By vast

Published: May 27, 2019

Category: Glyphosate Controversy, The Organic & Non-GMO Report Newsletter

The growing trend of organizations and cities banning the use of glyphosate herbicide continues as the University of California, Watsonville, CA, Key West, FL, and Denton, TX are halting use of the weedkiller on campuses, public land and city recreational areas.

University of California President Janet Napolitano recently halted the use of glyphosate on all ten of its campuses, which serve over 200,000 students. The suspension follows a campaign to end the use of herbicides across the University of California campuses by Herbicide-Free UC. The initiative was founded by two UC Berkeley student-athletes in 2017, Mackenzie Feldman and Bridget Gustafson, after they were made aware of herbicides being used around their volleyball court.

Meanwhile, Watsonville joins dozens of other California cities in banning or restricting use of glyphosate herbicides. The City Council unanimously voted to ban glyphosate from city-owned land, effective July 1. California was the first state to list it as a known carcinogen. Two high-profile lawsuits against Bayer awarded multi-million dollar settlements to persons claiming a glyphosate/cancer connection.

Mayor Francisco Estrada said “There will be a cost, and I’m ready for the consequences.” The Safe Ag Safe Schools coalition is working on reducing exposure in the county schools.

In Florida, the Key West City Commission recently voted 6-0 to ban the use of glyphosate on city-owned property; city workers may no longer use the controversial weedkiller.

Denton, TX is ending glyphosate use at Denia Park, and piloting a new organic pest management program for city parks, playgrounds, and ball fields.
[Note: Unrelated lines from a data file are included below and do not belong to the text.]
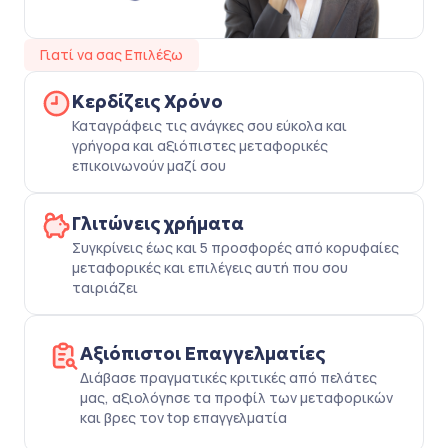
Γιατί να σας Επιλέξω
Κερδίζεις Χρόνο
Καταγράφεις τις ανάγκες σου εύκολα και
γρήγορα και αξιόπιστες μεταφορικές
επικοινωνούν μαζί σου
Γλιτώνεις χρήματα
Συγκρίνεις έως και 5 προσφορές από κορυφαίες
μεταφορικές και επιλέγεις αυτή που σου
ταιριάζει
Αξιόπιστοι Επαγγελματίες
Διάβασε πραγματικές κριτικές από πελάτες
μας, αξιολόγησε τα προφίλ των μεταφορικών
και βρες τον top επαγγελματία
Assistant Parks Director Laura Behrens said the program would begin with improving soil health through “top dressing,” adding compost to grounds and landscape beds. Radio talk show host Howard Garrett, organic landscape proponent, will help implement the program.

Leesburg, VA residents are calling for a ban on glyphosate around Town Branch, where stream areas are being sprayed to control vegetation. Ten-year-old Aila McGregor mentioned to Council members that she had stopped seeing fireflies and wildlife along the stream: “Have you thought about the real cost—wildlife disappearing, cancer spreading?”